Task to complete -> Output the full set of records exactly.

Document layout detection data
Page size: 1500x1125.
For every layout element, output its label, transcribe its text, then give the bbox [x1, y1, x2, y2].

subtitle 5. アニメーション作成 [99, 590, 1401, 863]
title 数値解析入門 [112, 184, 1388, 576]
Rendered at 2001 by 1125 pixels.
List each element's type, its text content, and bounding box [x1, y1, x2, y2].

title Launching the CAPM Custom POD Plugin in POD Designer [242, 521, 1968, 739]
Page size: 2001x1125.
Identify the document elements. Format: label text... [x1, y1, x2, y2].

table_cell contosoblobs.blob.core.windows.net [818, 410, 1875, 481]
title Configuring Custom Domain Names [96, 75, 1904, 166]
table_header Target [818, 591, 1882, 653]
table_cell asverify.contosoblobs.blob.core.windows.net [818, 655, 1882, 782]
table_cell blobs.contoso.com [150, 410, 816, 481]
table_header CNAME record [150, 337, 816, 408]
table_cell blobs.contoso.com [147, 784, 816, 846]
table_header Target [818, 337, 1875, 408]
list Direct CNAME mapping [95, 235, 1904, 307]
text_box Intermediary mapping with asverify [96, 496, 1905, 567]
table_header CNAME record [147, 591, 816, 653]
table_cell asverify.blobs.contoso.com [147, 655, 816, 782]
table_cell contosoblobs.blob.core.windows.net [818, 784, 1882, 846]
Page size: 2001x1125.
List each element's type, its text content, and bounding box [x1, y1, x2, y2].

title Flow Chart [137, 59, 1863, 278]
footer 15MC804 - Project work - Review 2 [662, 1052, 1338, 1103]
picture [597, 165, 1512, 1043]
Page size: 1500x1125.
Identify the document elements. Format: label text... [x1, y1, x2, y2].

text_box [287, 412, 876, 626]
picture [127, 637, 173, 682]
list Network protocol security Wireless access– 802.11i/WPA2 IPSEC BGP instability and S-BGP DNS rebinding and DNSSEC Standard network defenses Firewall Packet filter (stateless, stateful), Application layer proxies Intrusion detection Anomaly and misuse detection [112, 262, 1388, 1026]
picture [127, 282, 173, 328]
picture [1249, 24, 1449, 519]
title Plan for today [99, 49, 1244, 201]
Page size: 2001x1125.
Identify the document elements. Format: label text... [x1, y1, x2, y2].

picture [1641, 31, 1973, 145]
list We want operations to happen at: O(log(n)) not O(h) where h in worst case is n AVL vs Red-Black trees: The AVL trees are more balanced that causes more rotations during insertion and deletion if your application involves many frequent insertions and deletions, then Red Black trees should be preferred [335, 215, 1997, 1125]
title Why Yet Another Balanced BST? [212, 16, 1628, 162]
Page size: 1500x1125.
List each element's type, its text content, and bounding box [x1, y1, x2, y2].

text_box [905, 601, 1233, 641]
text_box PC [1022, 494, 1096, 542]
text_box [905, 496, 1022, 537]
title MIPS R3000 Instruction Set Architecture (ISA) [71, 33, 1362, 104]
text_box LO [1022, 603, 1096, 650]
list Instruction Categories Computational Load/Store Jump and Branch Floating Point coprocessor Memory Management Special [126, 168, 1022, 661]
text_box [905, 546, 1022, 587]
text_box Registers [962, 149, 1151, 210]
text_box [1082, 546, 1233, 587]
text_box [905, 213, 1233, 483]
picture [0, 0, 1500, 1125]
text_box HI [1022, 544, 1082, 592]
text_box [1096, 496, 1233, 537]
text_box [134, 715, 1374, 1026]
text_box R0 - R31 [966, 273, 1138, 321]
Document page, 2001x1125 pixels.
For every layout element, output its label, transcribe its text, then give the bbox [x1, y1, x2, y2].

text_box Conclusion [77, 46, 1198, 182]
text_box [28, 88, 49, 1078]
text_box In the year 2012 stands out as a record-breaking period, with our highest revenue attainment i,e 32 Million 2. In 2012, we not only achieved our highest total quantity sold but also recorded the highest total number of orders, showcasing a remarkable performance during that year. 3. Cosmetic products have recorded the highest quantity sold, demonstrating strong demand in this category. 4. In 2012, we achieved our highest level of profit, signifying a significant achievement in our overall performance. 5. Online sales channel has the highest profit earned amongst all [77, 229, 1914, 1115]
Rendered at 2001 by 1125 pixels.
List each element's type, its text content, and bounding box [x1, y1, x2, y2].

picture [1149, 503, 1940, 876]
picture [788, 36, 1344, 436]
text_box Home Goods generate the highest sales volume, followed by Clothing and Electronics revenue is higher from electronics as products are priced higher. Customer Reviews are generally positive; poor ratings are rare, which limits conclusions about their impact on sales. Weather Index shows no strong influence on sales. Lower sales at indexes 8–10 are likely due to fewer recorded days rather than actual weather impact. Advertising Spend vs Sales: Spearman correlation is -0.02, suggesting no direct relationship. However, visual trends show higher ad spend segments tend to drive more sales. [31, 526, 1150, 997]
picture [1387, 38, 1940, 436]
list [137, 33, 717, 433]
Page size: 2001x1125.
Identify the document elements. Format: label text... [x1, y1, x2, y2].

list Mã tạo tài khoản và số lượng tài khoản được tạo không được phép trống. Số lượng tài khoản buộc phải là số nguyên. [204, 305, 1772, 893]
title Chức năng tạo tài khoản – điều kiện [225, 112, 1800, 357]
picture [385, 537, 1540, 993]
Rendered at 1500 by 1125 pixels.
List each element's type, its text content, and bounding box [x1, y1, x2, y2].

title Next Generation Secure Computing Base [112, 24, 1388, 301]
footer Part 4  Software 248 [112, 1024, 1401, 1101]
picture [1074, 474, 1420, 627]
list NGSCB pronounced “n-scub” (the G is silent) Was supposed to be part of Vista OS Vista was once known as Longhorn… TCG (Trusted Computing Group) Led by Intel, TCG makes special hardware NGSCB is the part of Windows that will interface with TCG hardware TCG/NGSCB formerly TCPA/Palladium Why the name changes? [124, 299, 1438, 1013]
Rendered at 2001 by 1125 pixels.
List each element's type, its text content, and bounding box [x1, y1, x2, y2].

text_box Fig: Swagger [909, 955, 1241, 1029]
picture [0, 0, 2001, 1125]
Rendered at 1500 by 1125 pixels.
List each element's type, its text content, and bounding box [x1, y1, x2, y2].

Your solution ->
Page size: 1500x1125.
For every layout element, output its label, transcribe its text, then give the bbox [x1, y1, x2, y2].

subtitle 5. アニメーション作成 [99, 590, 1401, 863]
title 数値解析入門 [112, 184, 1388, 576]
Rendered at 2001 by 1125 pixels.
List each element's type, its text content, and bounding box [x1, y1, x2, y2].

title Launching the CAPM Custom POD Plugin in POD Designer [242, 521, 1968, 739]
Page size: 2001x1125.
Identify the document elements. Format: label text... [x1, y1, x2, y2].

table_cell contosoblobs.blob.core.windows.net [818, 410, 1875, 481]
title Configuring Custom Domain Names [96, 75, 1904, 166]
table_header Target [818, 591, 1882, 653]
table_cell asverify.contosoblobs.blob.core.windows.net [818, 655, 1882, 782]
table_cell blobs.contoso.com [150, 410, 816, 481]
table_header CNAME record [150, 337, 816, 408]
table_cell blobs.contoso.com [147, 784, 816, 846]
table_header Target [818, 337, 1875, 408]
list Direct CNAME mapping [95, 235, 1904, 307]
text_box Intermediary mapping with asverify [96, 496, 1905, 567]
table_header CNAME record [147, 591, 816, 653]
table_cell asverify.blobs.contoso.com [147, 655, 816, 782]
table_cell contosoblobs.blob.core.windows.net [818, 784, 1882, 846]
Page size: 2001x1125.
List each element's type, its text content, and bounding box [x1, y1, x2, y2].

title Flow Chart [137, 59, 1863, 278]
footer 15MC804 - Project work - Review 2 [662, 1052, 1338, 1103]
picture [597, 165, 1512, 1043]
Page size: 1500x1125.
Identify the document elements. Format: label text... [x1, y1, x2, y2].

text_box [287, 412, 876, 626]
picture [127, 637, 173, 682]
list Network protocol security Wireless access– 802.11i/WPA2 IPSEC BGP instability and S-BGP DNS rebinding and DNSSEC Standard network defenses Firewall Packet filter (stateless, stateful), Application layer proxies Intrusion detection Anomaly and misuse detection [112, 262, 1388, 1026]
picture [127, 282, 173, 328]
picture [1249, 24, 1449, 519]
title Plan for today [99, 49, 1244, 201]
Page size: 2001x1125.
Identify the document elements. Format: label text... [x1, y1, x2, y2].

picture [1641, 31, 1973, 145]
list We want operations to happen at: O(log(n)) not O(h) where h in worst case is n AVL vs Red-Black trees: The AVL trees are more balanced that causes more rotations during insertion and deletion if your application involves many frequent insertions and deletions, then Red Black trees should be preferred [335, 215, 1997, 1125]
title Why Yet Another Balanced BST? [212, 16, 1628, 162]
Page size: 1500x1125.
List each element's type, its text content, and bounding box [x1, y1, x2, y2].

text_box [905, 601, 1233, 641]
text_box PC [1022, 494, 1096, 542]
text_box [905, 496, 1022, 537]
title MIPS R3000 Instruction Set Architecture (ISA) [71, 33, 1362, 104]
text_box LO [1022, 603, 1096, 650]
list Instruction Categories Computational Load/Store Jump and Branch Floating Point coprocessor Memory Management Special [126, 168, 1022, 661]
text_box [905, 546, 1022, 587]
text_box Registers [962, 149, 1151, 210]
text_box [1082, 546, 1233, 587]
text_box [905, 213, 1233, 483]
picture [0, 0, 1500, 1125]
text_box HI [1022, 544, 1082, 592]
text_box [1096, 496, 1233, 537]
text_box [134, 715, 1374, 1026]
text_box R0 - R31 [966, 273, 1138, 321]
Document page, 2001x1125 pixels.
For every layout element, output its label, transcribe its text, then give the bbox [x1, y1, x2, y2].

text_box Conclusion [77, 46, 1198, 182]
text_box [28, 88, 49, 1078]
text_box In the year 2012 stands out as a record-breaking period, with our highest revenue attainment i,e 32 Million 2. In 2012, we not only achieved our highest total quantity sold but also recorded the highest total number of orders, showcasing a remarkable performance during that year. 3. Cosmetic products have recorded the highest quantity sold, demonstrating strong demand in this category. 4. In 2012, we achieved our highest level of profit, signifying a significant achievement in our overall performance. 5. Online sales channel has the highest profit earned amongst all [77, 229, 1914, 1115]
Rendered at 2001 by 1125 pixels.
List each element's type, its text content, and bounding box [x1, y1, x2, y2].

picture [1149, 503, 1940, 876]
picture [788, 36, 1344, 436]
text_box Home Goods generate the highest sales volume, followed by Clothing and Electronics revenue is higher from electronics as products are priced higher. Customer Reviews are generally positive; poor ratings are rare, which limits conclusions about their impact on sales. Weather Index shows no strong influence on sales. Lower sales at indexes 8–10 are likely due to fewer recorded days rather than actual weather impact. Advertising Spend vs Sales: Spearman correlation is -0.02, suggesting no direct relationship. However, visual trends show higher ad spend segments tend to drive more sales. [31, 526, 1150, 997]
picture [1387, 38, 1940, 436]
list [137, 33, 717, 433]
Page size: 2001x1125.
Identify the document elements. Format: label text... [x1, y1, x2, y2].

list Mã tạo tài khoản và số lượng tài khoản được tạo không được phép trống. Số lượng tài khoản buộc phải là số nguyên. [204, 305, 1772, 893]
title Chức năng tạo tài khoản – điều kiện [225, 112, 1800, 357]
picture [385, 537, 1540, 993]
Rendered at 1500 by 1125 pixels.
List each element's type, its text content, and bounding box [x1, y1, x2, y2].

title Next Generation Secure Computing Base [112, 24, 1388, 301]
footer Part 4  Software 248 [112, 1024, 1401, 1101]
picture [1074, 474, 1420, 627]
list NGSCB pronounced “n-scub” (the G is silent) Was supposed to be part of Vista OS Vista was once known as Longhorn… TCG (Trusted Computing Group) Led by Intel, TCG makes special hardware NGSCB is the part of Windows that will interface with TCG hardware TCG/NGSCB formerly TCPA/Palladium Why the name changes? [124, 299, 1438, 1013]
Rendered at 2001 by 1125 pixels.
List each element's type, its text content, and bounding box [x1, y1, x2, y2].

text_box Fig: Swagger [909, 955, 1241, 1029]
picture [0, 0, 2001, 1125]
Rendered at 1500 by 1125 pixels.
List each element's type, its text content, and bounding box [x1, y1, x2, y2].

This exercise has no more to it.